As I said in Monday’s post, I went to see this movie over the weekend. I would give it 5 stars for sure. To me any movie that I feel I am better for having seen is a 5 star movie. It is an added bonus if I am thinking about it days later. So here I am, days later, with Avatar and it’s messages still swirling through my head.
Everyone has said that you must see it. A lot of people say that if nothing else you should see it for it’s beauty and effects. I’m not much for effects, I personally like a good story. I was so enthralled by the characters and the story that I barely noticed the effects. At times I even forgot the movie was in 3D.
The movie touched on a lot of my favorite topics. Some themes that were obvious to me, but maybe not to a lot of people included: oneness, energy, spiritual healing, consciousness and the ability to connect to everything (including spirit). But it was the basic story (one we’ve heard before) that stirred my soul the most and made me ask “is there anything I can do to change this?”
Avatar takes place over one hundred years in the future on a planet called “Pandora.” An American (assumed b/c of the language) corporate entity has hired the military to go on a mission to this planet in order to dig and retrieve a very valuable resource found under the surface. The only obstacle standing in the way is the natives of the planet. The people involved in this mission are convinced that the natives are dangerous and ignorant, needing to be either exterminated or rehabilitated. When the scientist involved in the mission begin to understand the race of beings they discover the beauty in their way of life. These “people” are truly connected to one another and the “earth” they live on. They treat their environment with respect, even blessing and thanking the animals whose lives are taken to provide them with food. Those that become involved with the “Na’ vi” begin to understand that they do not need changing at all and what they represent is far more valuable than the resource on which their homes stand. But the corporation and the military leaders hired by them can not be convinced and only desire to take the land. Ultimately it becomes a battle between greed and love and the people that are forced to choose a side.

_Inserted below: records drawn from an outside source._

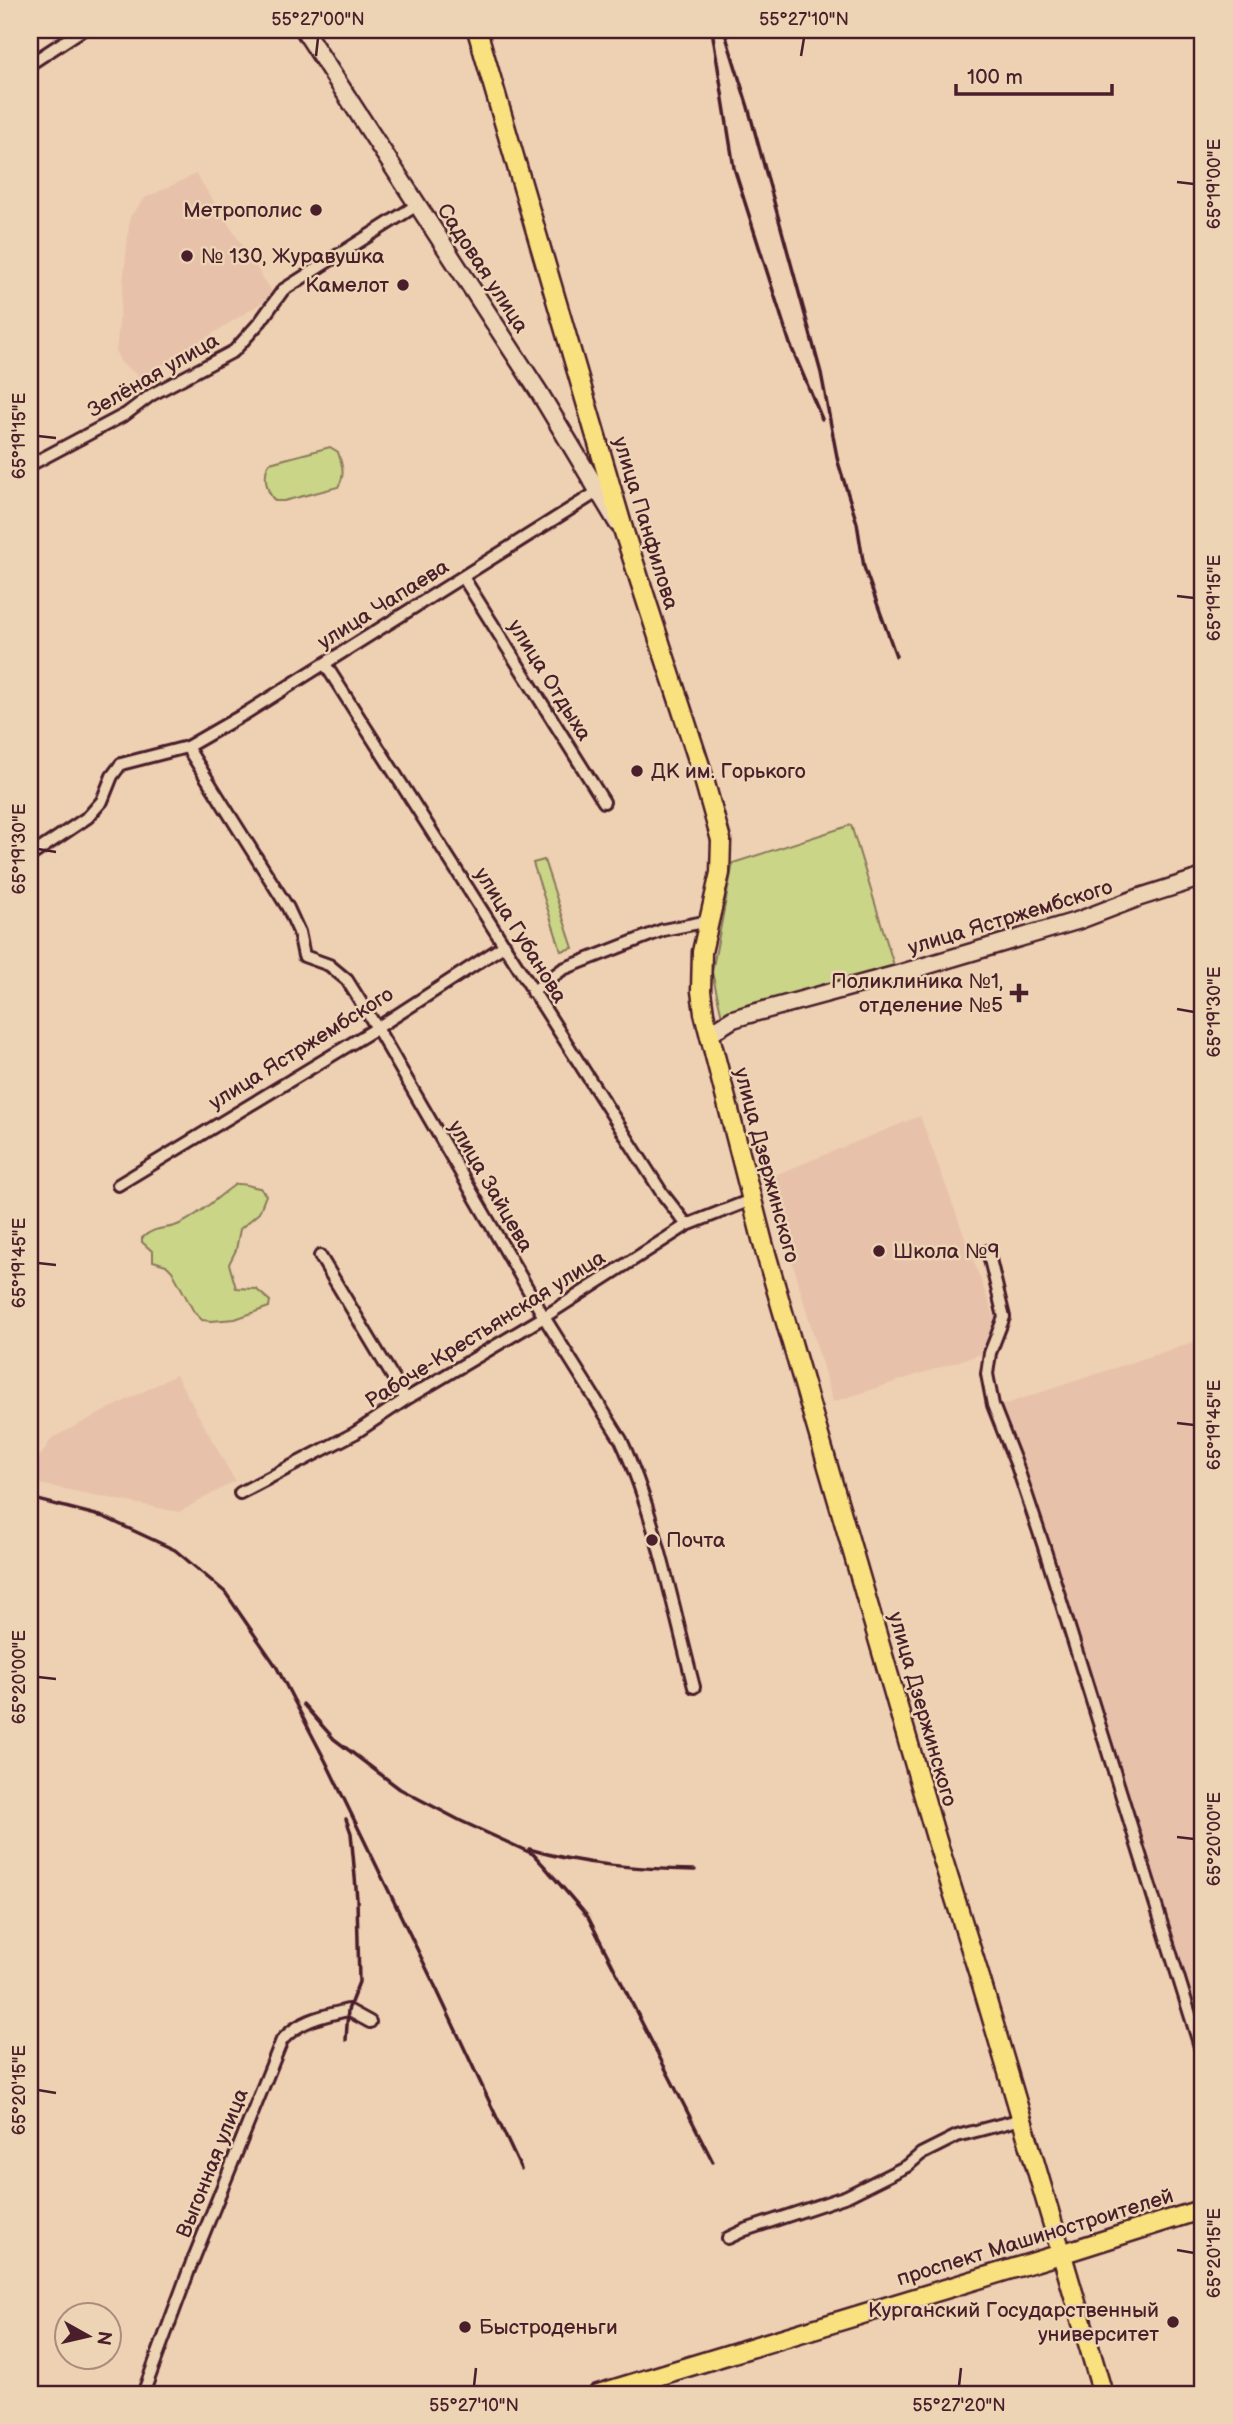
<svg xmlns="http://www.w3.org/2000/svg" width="1233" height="2424" viewBox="0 0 1233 2424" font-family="'Balsamiq Sans',sans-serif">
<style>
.built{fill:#e7c1aa}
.green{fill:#cad588;stroke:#8a7a5a;stroke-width:2}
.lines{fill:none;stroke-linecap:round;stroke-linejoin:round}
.street-casing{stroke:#4a1f2b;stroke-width:16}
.secondary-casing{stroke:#4a1f2b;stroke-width:21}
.primary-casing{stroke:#4a1f2b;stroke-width:23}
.street{stroke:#ecd4b4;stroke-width:10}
.secondary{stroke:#ecd4b4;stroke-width:16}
.primary{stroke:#fae180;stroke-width:18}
.rail{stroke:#4a1f2b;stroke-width:3.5}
.ticks{fill:none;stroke:#4a1f2b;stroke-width:2.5}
.poi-dot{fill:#4a1f2b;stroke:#ecd4b4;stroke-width:2.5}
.labels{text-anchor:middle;stroke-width:5;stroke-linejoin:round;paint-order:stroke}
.poi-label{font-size:21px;fill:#4a1f2b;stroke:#ecd4b4;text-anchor:start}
.street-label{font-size:21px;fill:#4a1f2b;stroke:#ecd4b4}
.neatline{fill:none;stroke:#4a1f2b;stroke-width:2.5}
.ticks-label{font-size:18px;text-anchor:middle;fill:#4a1f2b}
</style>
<rect width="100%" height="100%" fill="#eed0b3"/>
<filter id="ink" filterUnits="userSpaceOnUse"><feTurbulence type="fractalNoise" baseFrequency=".0143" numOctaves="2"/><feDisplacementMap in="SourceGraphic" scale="14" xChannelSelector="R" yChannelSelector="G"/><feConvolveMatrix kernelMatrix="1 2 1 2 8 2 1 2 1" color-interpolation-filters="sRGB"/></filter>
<g filter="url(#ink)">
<!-- built -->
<g class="built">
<polygon points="196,174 274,295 142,378 121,363 116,352 130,217 145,198"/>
<polygon points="920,1116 997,1324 987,1352 833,1402 768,1178"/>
<polygon points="1203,1339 1203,2034 1000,1406"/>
<polygon points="176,1375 235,1481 179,1512 30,1482 30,1472 52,1438"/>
</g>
<!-- green -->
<g class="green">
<path d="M330,447L338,452C342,465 346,474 338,487L284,501H275C266,491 262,473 270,463Z"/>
<polygon points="851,825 896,972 722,1017 712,972 733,863"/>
<polygon points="544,860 573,948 561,951 533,863"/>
<path d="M236,1184C246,1183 254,1188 260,1188L266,1195L259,1213L240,1229L236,1250L229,1264L236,1288L256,1289L270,1301L269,1307L235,1319L211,1321L202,1320L194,1312L172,1271L166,1265L153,1261V1252L142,1242V1238C156,1225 167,1231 182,1223C202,1213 218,1196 236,1184Z"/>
</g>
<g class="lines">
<defs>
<g id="street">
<polyline points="30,64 82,30"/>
<polyline points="30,465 126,414 151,395 234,351 260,322 283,290 417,205"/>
<polyline points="463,577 604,802"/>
<polyline points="325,664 662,1193 687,1225"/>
<path d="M187,747L288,908L299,932L304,956L329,965L347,980L377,1028L544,1317L621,1440C655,1513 673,1608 694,1687"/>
<polyline points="30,856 88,817 102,801 112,776 121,764 187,747 246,713 602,489"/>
<polyline points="532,992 563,969 663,930 709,921"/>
<polyline points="118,1185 377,1028 505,945"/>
<polyline points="988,1251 1004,1317 990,1353 987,1374 993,1405 1017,1466 1043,1544 1203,2056"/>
<polyline points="320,1256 406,1399"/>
<polyline points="240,1493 355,1433 406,1399 544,1317 687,1225 751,1200"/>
<polyline points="728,2238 745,2230 847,2196 907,2166 921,2154 957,2136 1022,2119"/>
<path d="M143,2394L189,2270L282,2040C300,2020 323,2016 348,2010L370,2022"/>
</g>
<g id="secondary">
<polyline points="304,30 539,392 618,524"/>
<polyline points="709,1034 733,1019 746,1015 898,974 1080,920 1140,897 1203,877"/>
</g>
<g id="primary">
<polyline points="477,30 624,532 701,769 721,840 720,873 702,952 701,991 704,1013 764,1247 937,1841 981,1981 1103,2394"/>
<polyline points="598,2394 1061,2254 1203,2209"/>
</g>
</defs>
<!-- street casing -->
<use href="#street" class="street-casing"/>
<!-- secondary casing -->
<use href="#secondary" class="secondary-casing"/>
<!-- primary casing -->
<use href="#primary" class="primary-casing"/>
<!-- street -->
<use href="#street" class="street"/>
<!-- secondary -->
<use href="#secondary" class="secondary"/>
<!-- primary -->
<use href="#primary" class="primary"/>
<!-- rail -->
<g class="rail">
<polyline points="712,30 734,168 790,344 822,419"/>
<polyline points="724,30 748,107 821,373 838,462 857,523 864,567 896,656"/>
<polyline points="30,1498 104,1517 175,1550 225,1592 276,1666 326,1762 436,1988 521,2169"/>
<polyline points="303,1704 334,1739 400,1789 461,1821 533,1854 545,1867 588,1917 713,2162"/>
<path d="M529,1849C582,1865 639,1869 695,1870"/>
<polyline points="346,2040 348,2010 359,1982 357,1899 351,1833 346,1819"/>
</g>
</g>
</g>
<!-- ticks -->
<path class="ticks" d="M316,56L318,38M801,56L804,38M1177,182L1194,184M38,436L56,438M1177,596L1194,598M38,849L56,852M1177,1009L1194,1012M38,1263L56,1265M1177,1423L1194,1425M38,1677L56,1679M1177,1837L1194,1839M38,2090L56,2093M1177,2250L1194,2253M474,2386L476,2368M959,2386L961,2368"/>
<!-- markers -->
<g class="poi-dot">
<circle cx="316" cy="210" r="7"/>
<circle cx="187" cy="256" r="7"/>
<circle cx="403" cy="285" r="7"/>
<circle cx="637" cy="771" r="7"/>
<path d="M1015.5 982.5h7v7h7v7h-7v7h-7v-7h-7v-7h7z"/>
<circle cx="879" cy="1251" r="7"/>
<circle cx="652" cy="1540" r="7"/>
<circle cx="1173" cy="2322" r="7"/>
<circle cx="465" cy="2327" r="7"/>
</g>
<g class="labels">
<!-- poi labels -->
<g class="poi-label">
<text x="302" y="217" text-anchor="end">Метрополис</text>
<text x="201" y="263">№ 130, Журавушка</text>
<text x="389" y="292" text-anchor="end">Камелот</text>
<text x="651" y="778">ДК им. Горького</text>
<text x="1003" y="988" text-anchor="end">Поликлиника №1,<tspan x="1003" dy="24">отделение №5</tspan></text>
<text x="893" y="1258">Школа №9</text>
<text x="666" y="1547">Почта</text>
<text x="1159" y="2317" text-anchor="end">Курганский Государственный<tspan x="1159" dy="24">университет</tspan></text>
<text x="479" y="2334">Быстроденьги</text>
</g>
<!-- street labels -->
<g class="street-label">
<text transform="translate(483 268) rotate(57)" y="7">Садовая улица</text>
<text transform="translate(153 375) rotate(-30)" y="7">Зелёная улица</text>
<text transform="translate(646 523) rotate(73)" y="7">улица Панфилова</text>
<text transform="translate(383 604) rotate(-32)" y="7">улица Чапаева</text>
<text transform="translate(550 680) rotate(58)" y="7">улица Отдыха</text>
<text transform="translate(1010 917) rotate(-17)" y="7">улица Ястржембского</text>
<text transform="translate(521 935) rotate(58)" y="7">улица Губанова</text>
<text transform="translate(301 1048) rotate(-32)" y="7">улица Ястржембского</text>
<text transform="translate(767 1165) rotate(75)" y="7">улица Дзержинского</text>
<text transform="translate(491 1186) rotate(60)" y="7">улица Зайцева</text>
<text transform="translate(485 1329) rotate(-32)" y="7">Рабоче-Крестьянская улица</text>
<text transform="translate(923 1709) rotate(74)" y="7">улица Дзержинского</text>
<text transform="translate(212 2163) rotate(-68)" y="7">Выгонная улица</text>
<text transform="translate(1035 2237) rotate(-17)" y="7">проспект Машиностроителей</text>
</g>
</g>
<!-- margin -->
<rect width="1233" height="2424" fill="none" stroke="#ecd4b4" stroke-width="77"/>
<!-- north arrow -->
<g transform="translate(88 2336) rotate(98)"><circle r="33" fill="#ecd4b4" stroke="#ab8c7d" stroke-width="2"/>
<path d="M0-5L12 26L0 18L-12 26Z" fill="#4a1f2b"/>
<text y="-10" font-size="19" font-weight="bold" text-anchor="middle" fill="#4a1f2b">N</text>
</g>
<!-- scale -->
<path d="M956 84v10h156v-10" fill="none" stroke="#4a1f2b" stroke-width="3.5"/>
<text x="967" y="84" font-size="21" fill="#4a1f2b" stroke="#ecd4b4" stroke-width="5" paint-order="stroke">100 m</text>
<rect x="38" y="38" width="1156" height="2348" class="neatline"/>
<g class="ticks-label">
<text x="318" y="25">55°27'00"N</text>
<text x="804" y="25">55°27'10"N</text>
<text transform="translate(1214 184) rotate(-90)" y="6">65°19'00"E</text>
<text transform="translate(19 436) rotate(-90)" y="6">65°19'15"E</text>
<text transform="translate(1214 598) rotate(-90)" y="6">65°19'15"E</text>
<text transform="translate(19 849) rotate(-90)" y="6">65°19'30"E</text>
<text transform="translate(1214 1012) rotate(-90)" y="6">65°19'30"E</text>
<text transform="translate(19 1263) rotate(-90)" y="6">65°19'45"E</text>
<text transform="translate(1214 1425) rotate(-90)" y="6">65°19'45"E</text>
<text transform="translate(19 1677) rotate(-90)" y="6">65°20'00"E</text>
<text transform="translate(1214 1839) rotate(-90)" y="6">65°20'00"E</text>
<text transform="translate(19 2090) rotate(-90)" y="6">65°20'15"E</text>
<text transform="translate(1214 2253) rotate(-90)" y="6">65°20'15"E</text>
<text x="474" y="2411">55°27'10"N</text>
<text x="959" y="2411">55°27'20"N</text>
</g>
</svg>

I won’t say how it ended. This is one I don’t want to *spoil*, but it really touched my heart at a deep level. I inwardly wept for every country or people that have had to deal with such a tragedy. Wars are started in this manner, often times under the guise that a certain group of people need to be “saved.” I imagined for a moment how it might feel if someone bulldozed my home for no reason apparent to me. It’s easy to explain away with some “for their own good” excuse so that people will be passive and let it go, but how must it feel to be in the position of having your life (everything you have ever known) turned upside down?
Avatar forces you (or should force you) to ask that question and take a moment to be empathetic. I’m struggling right now with the desire to take my girls to see this movie. I know it is rated PG-13 and that they are probably too young, but I can’t help thinking they would benefit from seeing the truth put forth in this movie. It is an opportunity for them to see the worst and best of humanity and hopefully connect with the best inside themselves because of it.